_WORK INSTRUCTION_
Render every line of the items below as a Markdown table with the columns Number and Entry, numbering each line and skipping blank lines. Leave the pictures out of your answer.

--------------------------------------------------

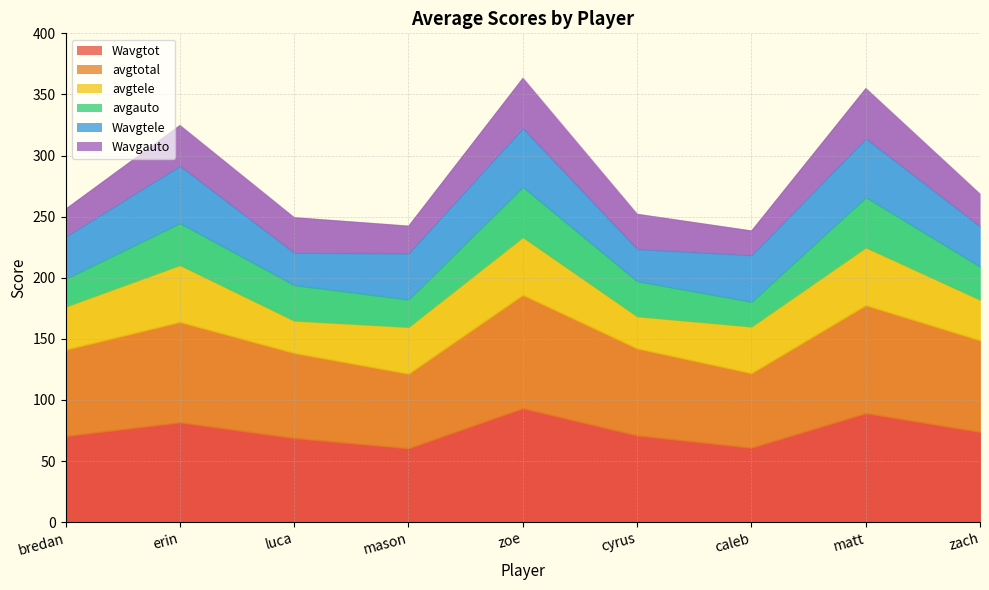

How many values in the Wavgtele series are below 37?

4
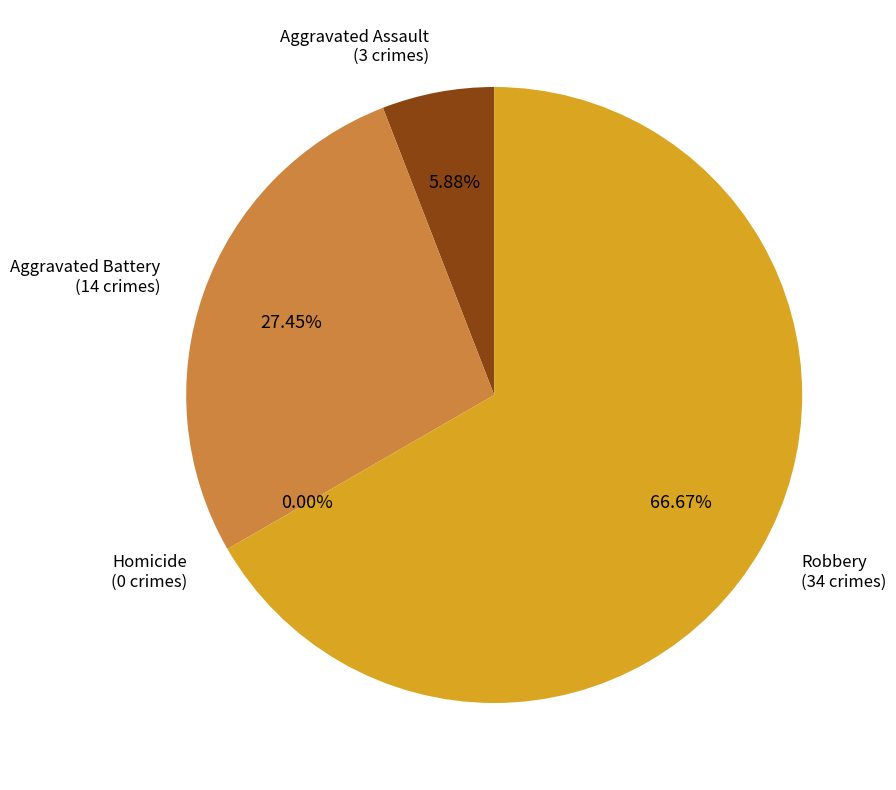

To the nearest percent, what is the difference between the Robbery and Aggravated Battery slice percentages?

39%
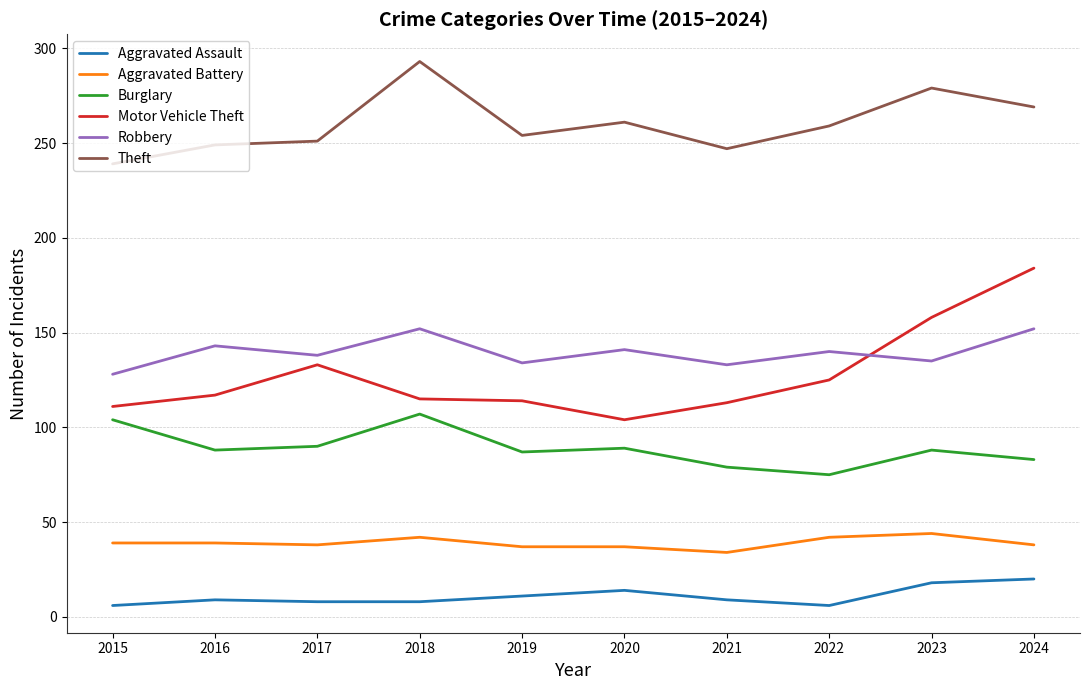

What is the minimum value for Robbery?

128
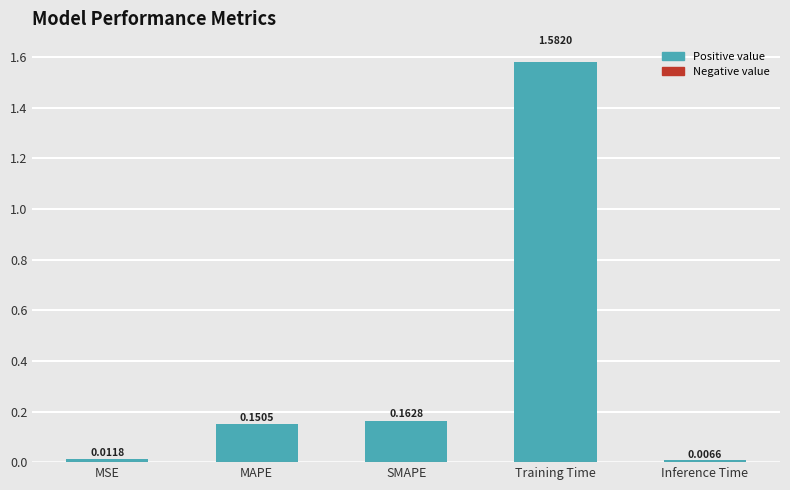

What is the average value?

0.4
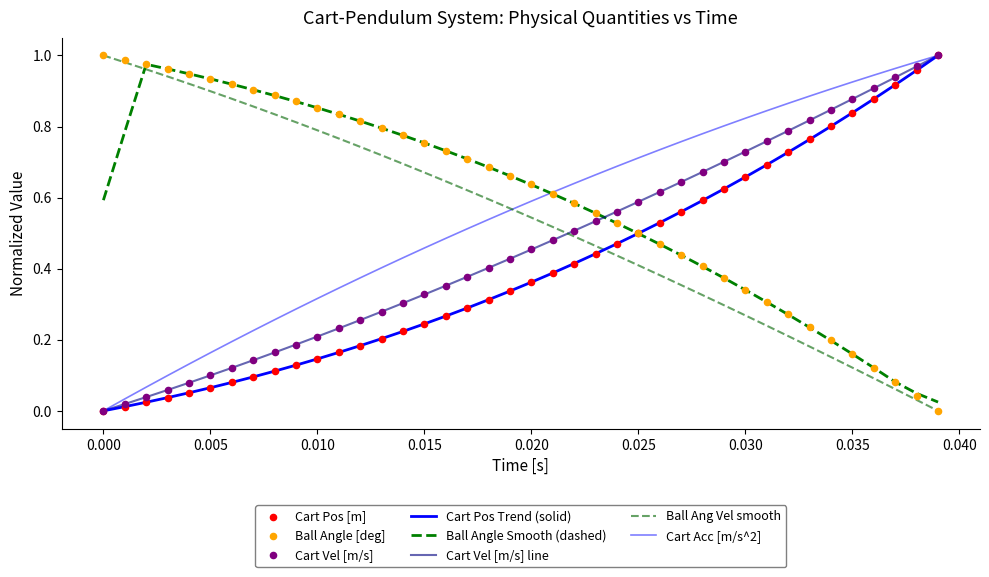

At how many categories does at least one series exceed 0?

40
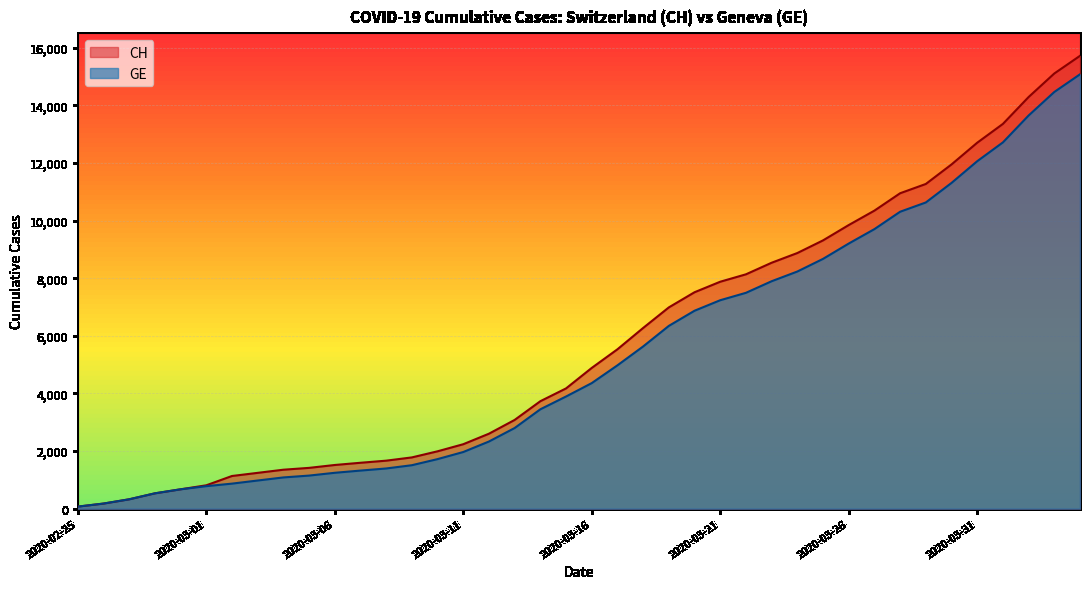

Is the value of CH at 2020-03-10 greater than the value of GE at 2020-04-04?

No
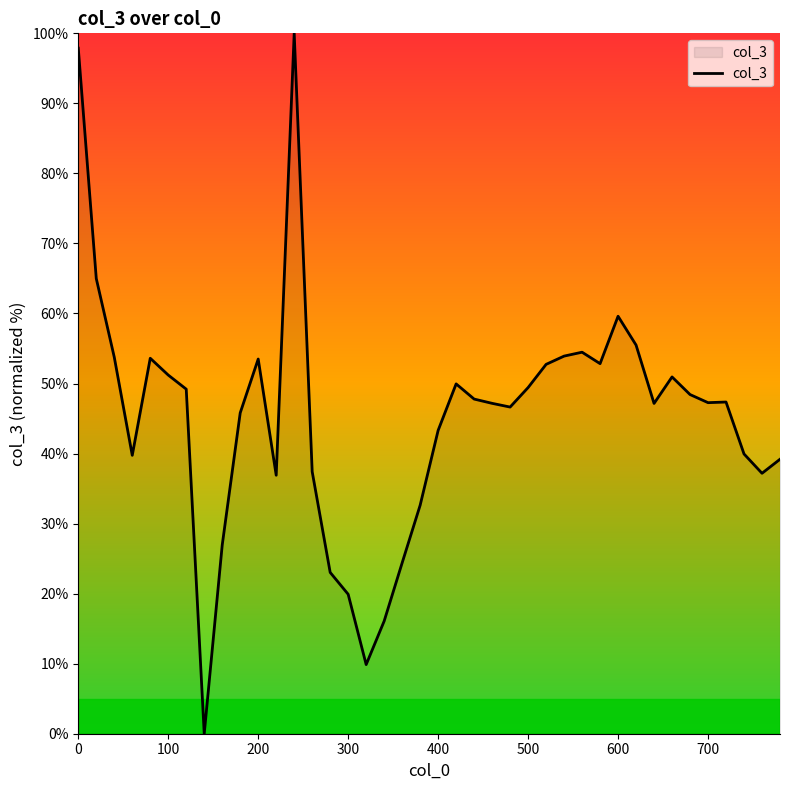

What is the greatest value displayed?

100.0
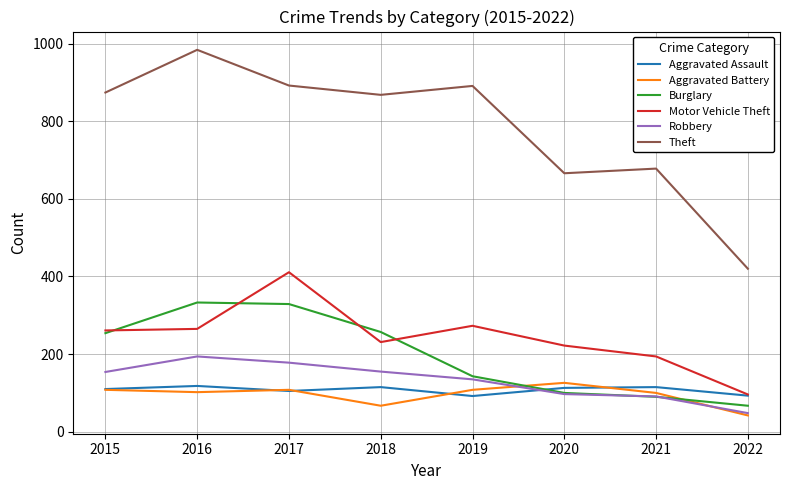

What is the difference between the highest and lowest values at 2015?

766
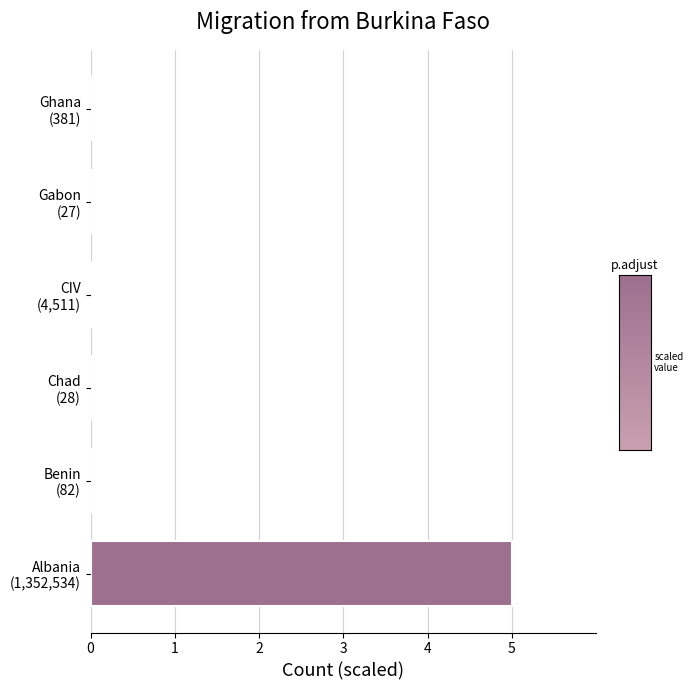

What is the greatest value displayed?

5.0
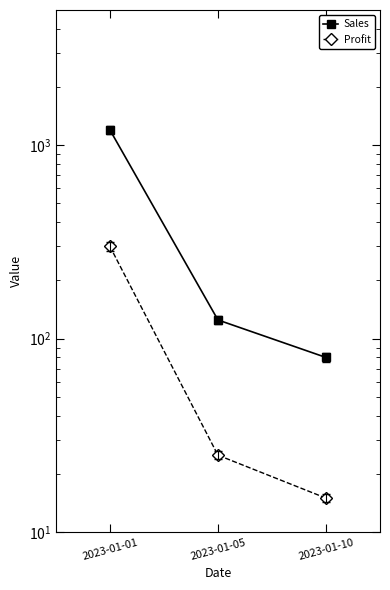

What is the difference between the maximum and minimum values in the Sales series?

1120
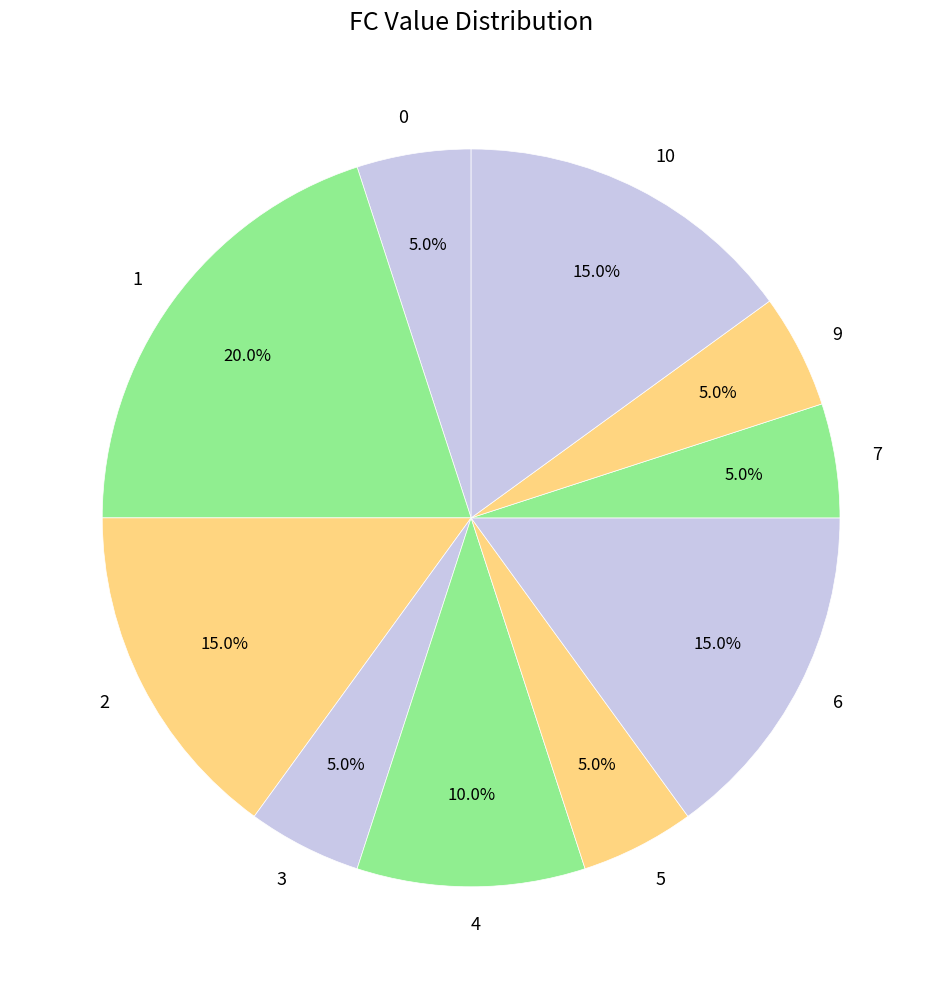

To the nearest percent, what portion does 7 represent?

5%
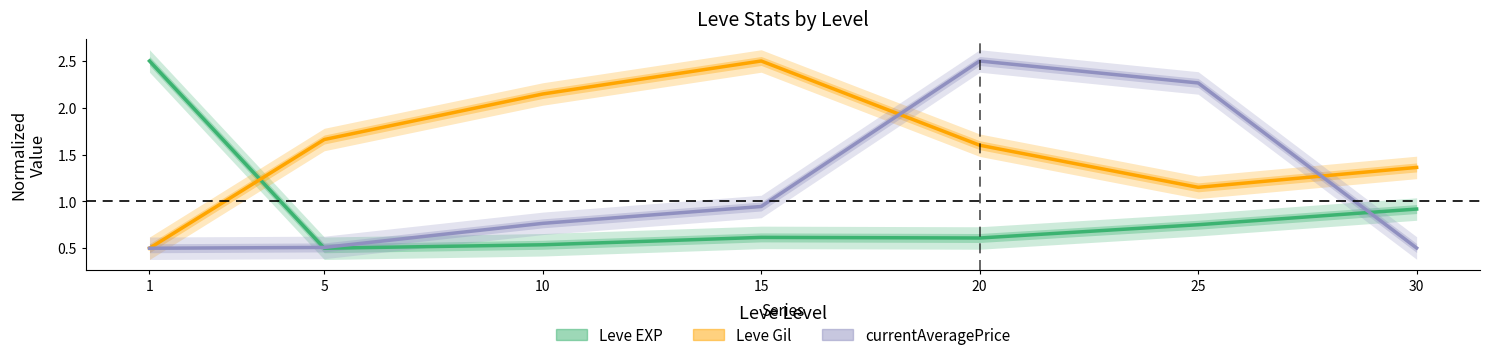

Which has a higher value, 30 or 20?

30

--------------------------------------------------

_RESPONSE TO THIS TASK_
| Number | Entry |
|---|---|
| 1 | How many values in the Wavgtele series are below 37? |
| 2 | 4 |
| 3 | To the nearest percent, what is the difference between the Robbery and Aggravated Battery slice percentages? |
| 4 | 39% |
| 5 | What is the minimum value for Robbery? |
| 6 | 128 |
| 7 | What is the average value? |
| 8 | 0.4 |
| 9 | At how many categories does at least one series exceed 0? |
| 10 | 40 |
| 11 | Is the value of CH at 2020-03-10 greater than the value of GE at 2020-04-04? |
| 12 | No |
| 13 | What is the greatest value displayed? |
| 14 | 100.0 |
| 15 | What is the difference between the highest and lowest values at 2015? |
| 16 | 766 |
| 17 | What is the greatest value displayed? |
| 18 | 5.0 |
| 19 | What is the difference between the maximum and minimum values in the Sales series? |
| 20 | 1120 |
| 21 | To the nearest percent, what portion does 7 represent? |
| 22 | 5% |
| 23 | Which has a higher value, 30 or 20? |
| 24 | 30 |